There’s been a lot of talk lately, about bringing the mile (and with it, the two-mile) back to the high school track scene as a standard. Let me go on record as saying I support the hell out of this!

Of course, the mile never truly went away, and it’s been gathering steam for a while now. Alan Webb publicly pursued the high school mile record in 2001 – not the 1500 or 1600, but the mile. Edward Cheserek is on a sub-4 quest, following Lucas Verzbicas’ chase last year. As high school track continues to grow, more and more elite runners are seeking out the mile, and larger meets are starting to feature it. But still, at the “official” level, states run either the 1500 or 1600, and the 3000 or 3200 – keeping the official measurements in line with the collegiate and international standards.

There is, of course, some opposition to this idea in the chattering class. Arguments run from the need to keep track records and measurements consistent from the high school to college to international level, to the cost of having to change the tracks themselves.

Let’s be serious for a minute. We certainly want some consistency from the high school to the international level. But high school basketball doesn’t play four 15 minutes quarters – and college basketball is stranger yet, with just two 20 minute halves. The paint is different – a narrow rectangle in high school, wide one in college and the pros, and some weird pyramidish thing in international competition. The 3-point lines are different at every level. Has anyone suffered for this?
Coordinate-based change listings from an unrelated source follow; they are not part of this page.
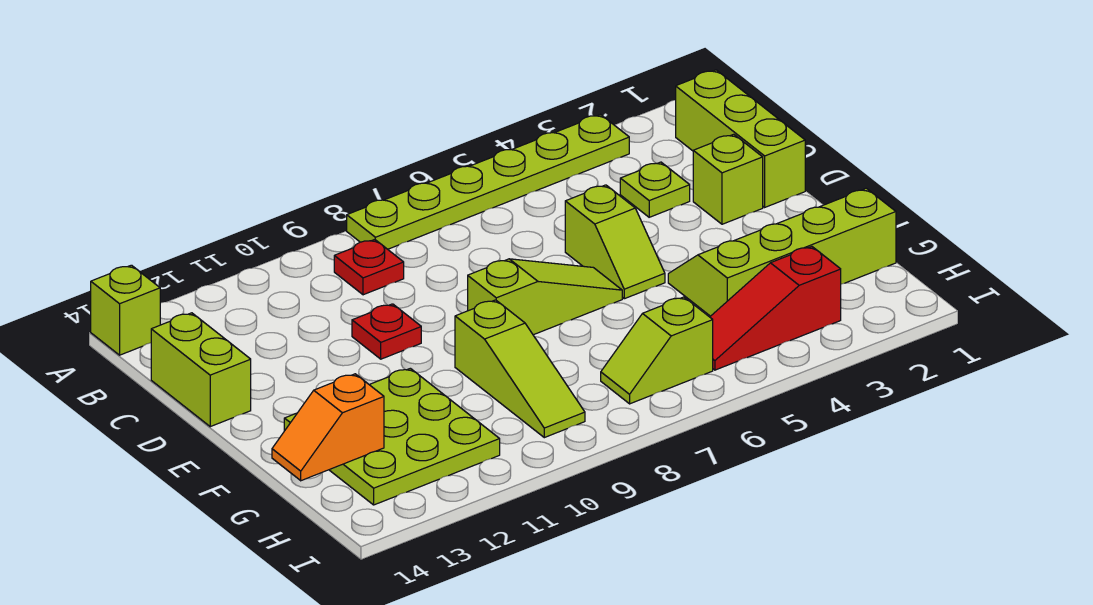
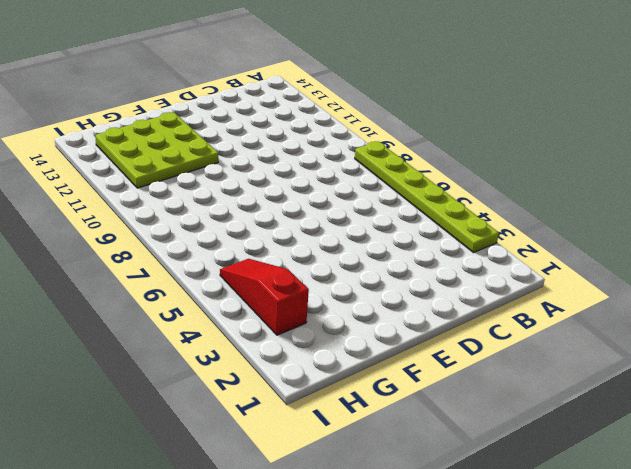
none -> lime 1x1 brick [91,265,160,355]
none -> lime 1x3 brick [676,70,805,207]
none -> red 1x1 plate [334,240,404,295]

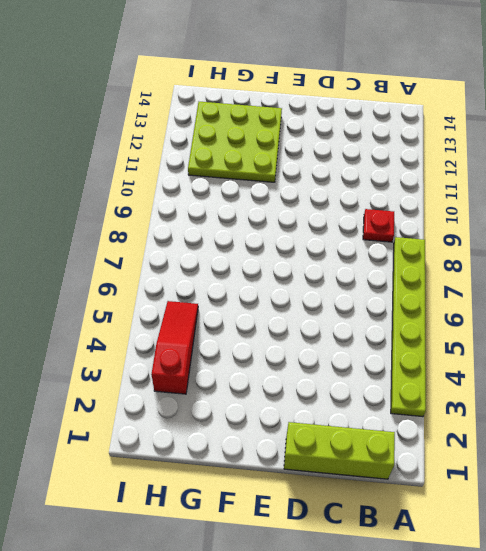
none -> lime 1x1 brick [91,265,160,355]
none -> lime 1x1 plate [620,162,690,217]
none -> lime 1x2 brick [151,313,251,427]

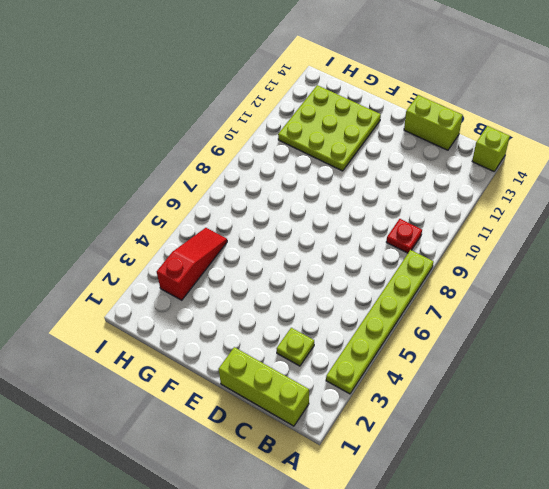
none -> lime 1x1 brick [693,134,763,224]
none -> lime 1x2 slope [565,185,665,299]
none -> red 1x1 plate [352,304,421,359]

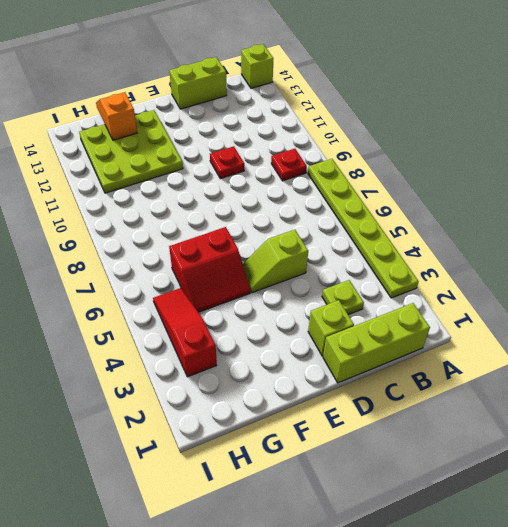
red 2x2 slope [169,227,250,312] -> none
none -> lime 1x3 slope [468,259,622,335]
none -> lime 2x4 slope [668,188,896,316]
none -> lime 1x3 slope [455,300,585,438]

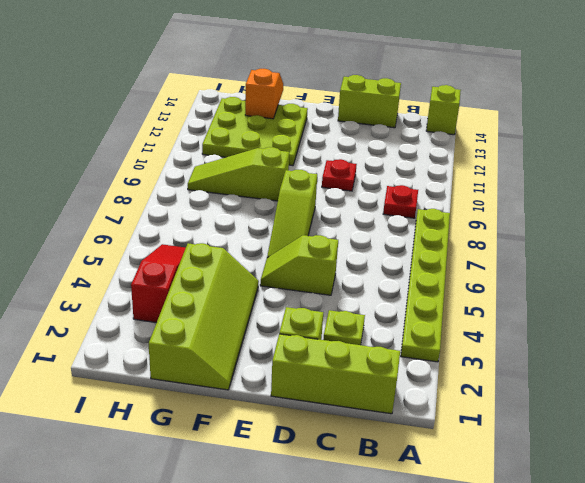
none -> lime 1x2 slope [601,297,713,404]

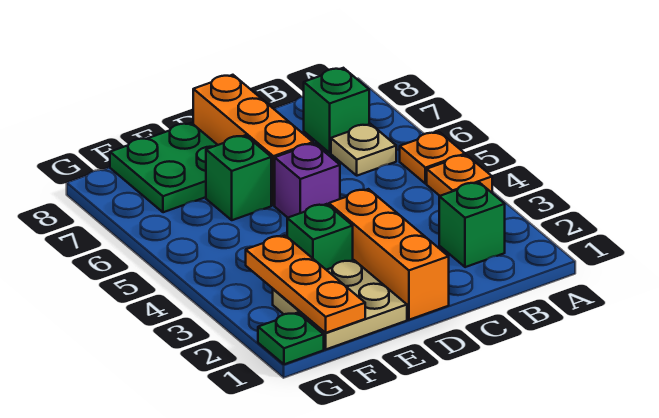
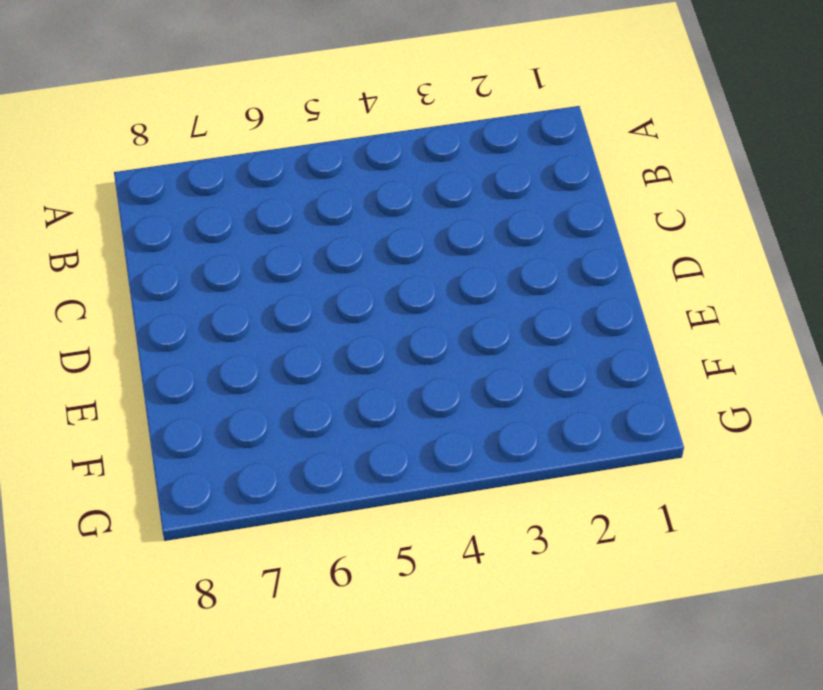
none -> orange 1x1 plate [427,155,492,196]
none -> orange 1x1 plate [400,132,465,184]
none -> green 1x1 brick [439,182,505,267]

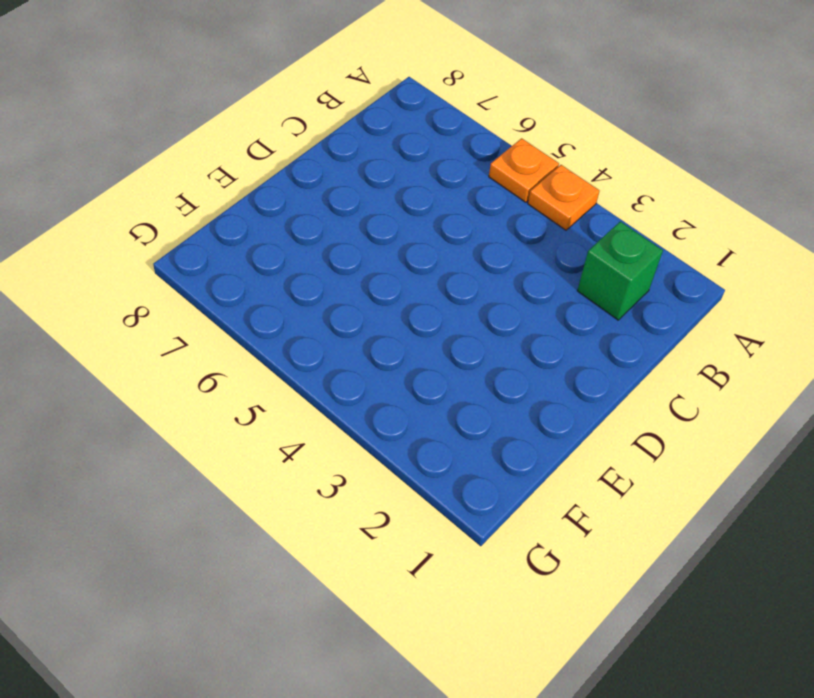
none -> tan 1x1 plate [331,124,396,176]
none -> green 1x1 brick [304,68,369,153]
none -> orange 1x3 brick [329,189,449,320]

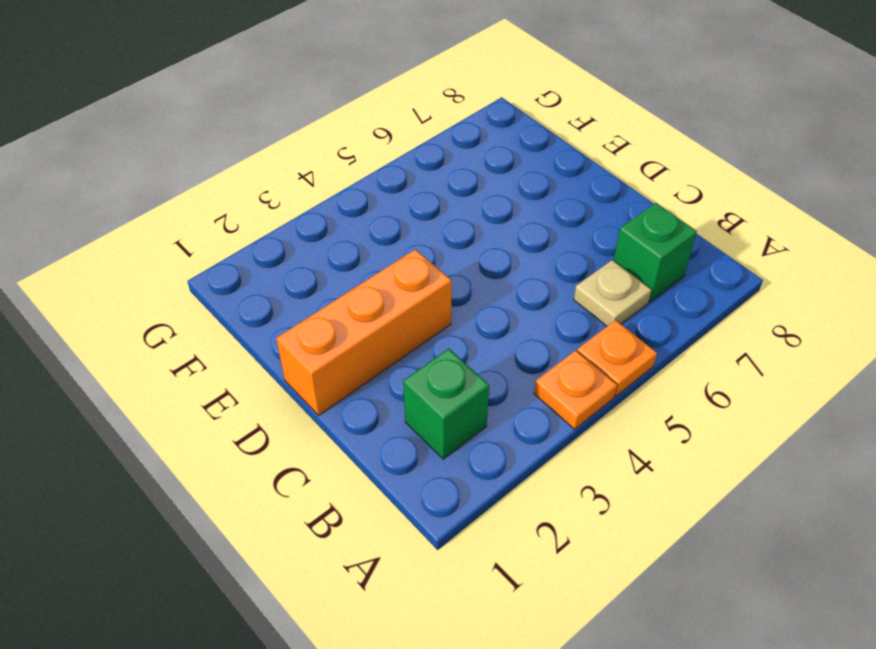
none -> purple 1x1 brick [275,143,340,218]
none -> orange 1x3 brick [193,75,313,205]
none -> tan 2x2 plate [273,260,407,349]

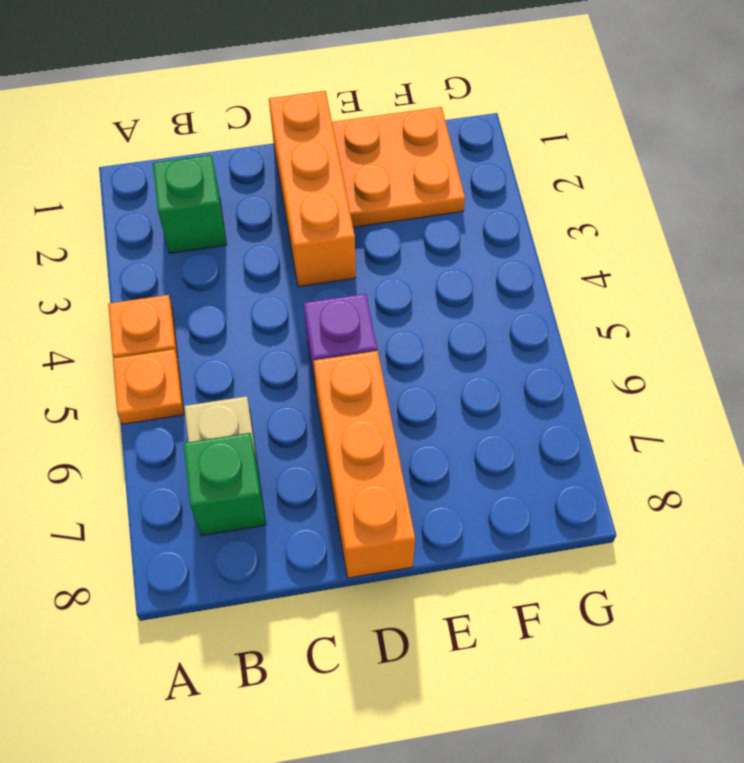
orange 2x2 plate [332,107,465,227] -> tan 2x2 plate [273,260,407,349]
none -> green 1x1 brick [287,204,353,270]
none -> green 1x1 brick [206,135,271,220]
none -> green 2x2 plate [110,123,217,212]

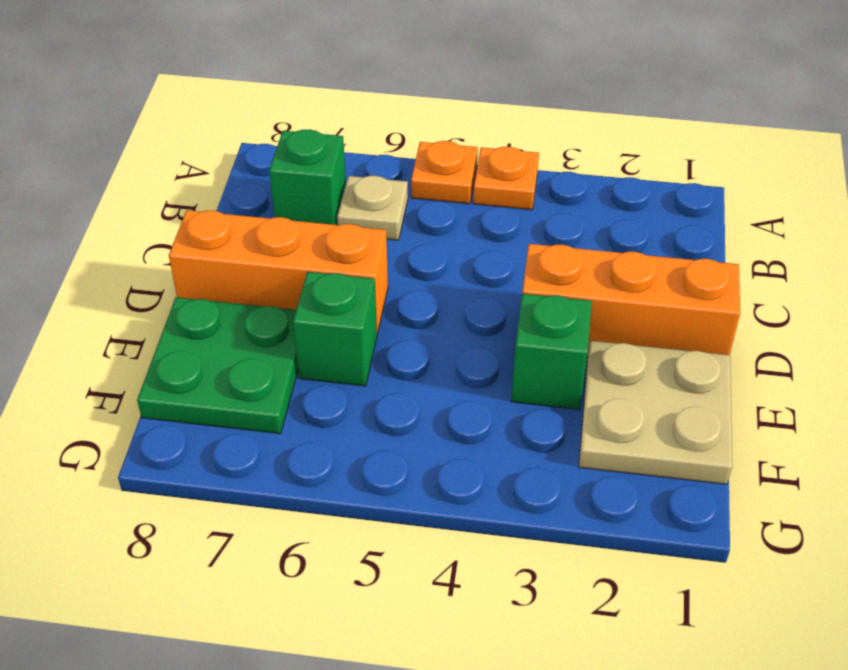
none -> green 1x1 brick [439,182,505,267]
none -> purple 1x1 brick [275,143,340,218]
none -> green 1x1 plate [258,313,324,364]

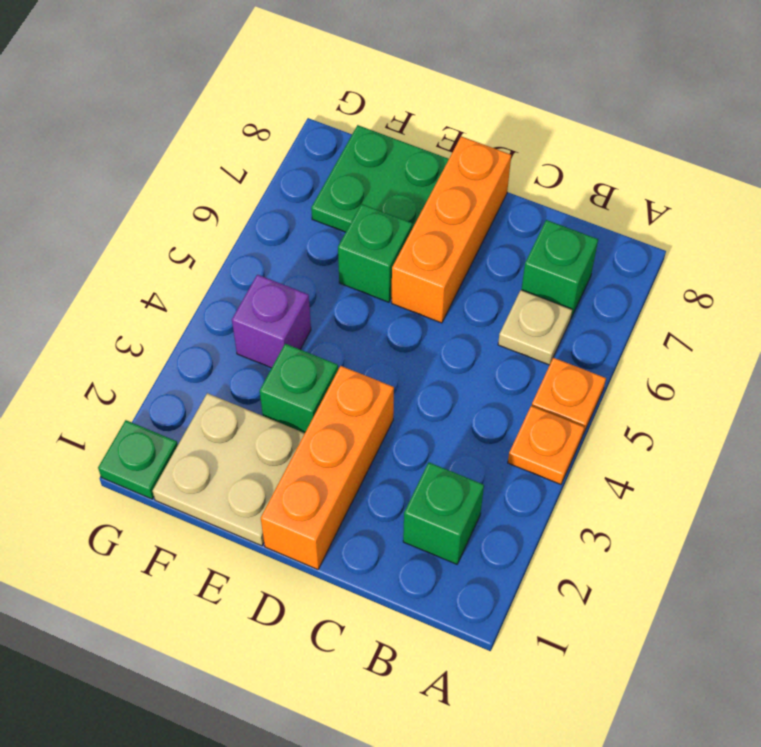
purple 1x1 brick [232,275,311,368] -> purple 1x1 brick moved to [275,143,340,218]
none -> orange 1x3 plate [246,236,365,333]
High school throwers use different implements from those used in international competition – has record-keeping or our ability to compete suffered? Hurdlers jump at different heights. Yet we survive.

And concern for records and competition is silly – have collegiate or international runners abandoned the mile? Have we stopped tracking records for the mile and two-mile? The Puma Mile, Bowerman Mile, Oslo Bislett games would all suggest differently. Despite running the 1500 in the Olympics, it’s clear that international runners in fact covet the mile record most of all. It’s just different. The whole world celebrates Roger Bannister – does anyone even know who the first to break 3:30 in the 1500 is*? It’s just different. Pros agree. Collegians agree. So why not let the kids chase that milestone, too?

Just as shot putters start throwing a bigger weight, basketball players learn a new 3-point line, and hurdlers have to clear higher barriers, high school milers will adjust to the 1500 in college (where, by the way, they’ll still have plenty of opportunities to challenge the mile).

As for the expense? I was surprised the first time I heard this argument, but I figured everyone’s entitled to their kooky opinions, but I’ve seen it more than once since, from people who should have a clue. Folks, we’re not going to rip up the tracks and throw down 440-yard ovals again. We’re talking about painting a new stripe a couple dozen feet from the 1600 start line. Of course, this is assuming that tracks don’t already have a mile starting line painted – most I’ve seen do. Even in the poorest district, I’m willing to bet the coach could spring $15 for some white paint at the hardware store. And let’s face it – the poorest districts aren’t hosting championship meets – the tracks that do host championships largely already have the mile marked out.

This is kind of a no-brainer. American high school track is picking up steam, and the athletes are getting stronger, and getting more public attention, every year. And while sprinters do get press – remember when Jeff Demps ran 10.01 in Eugene his senior year in high school? – it’s the mile that really spills the ink. When Webb ran 3:53 in Eugene, that was national news. Verzbicas overshadowed everyone last year. So let’s let the kids run the race that they, and the public, love.

*obviously, yes. Some people know that. But nobody really cares.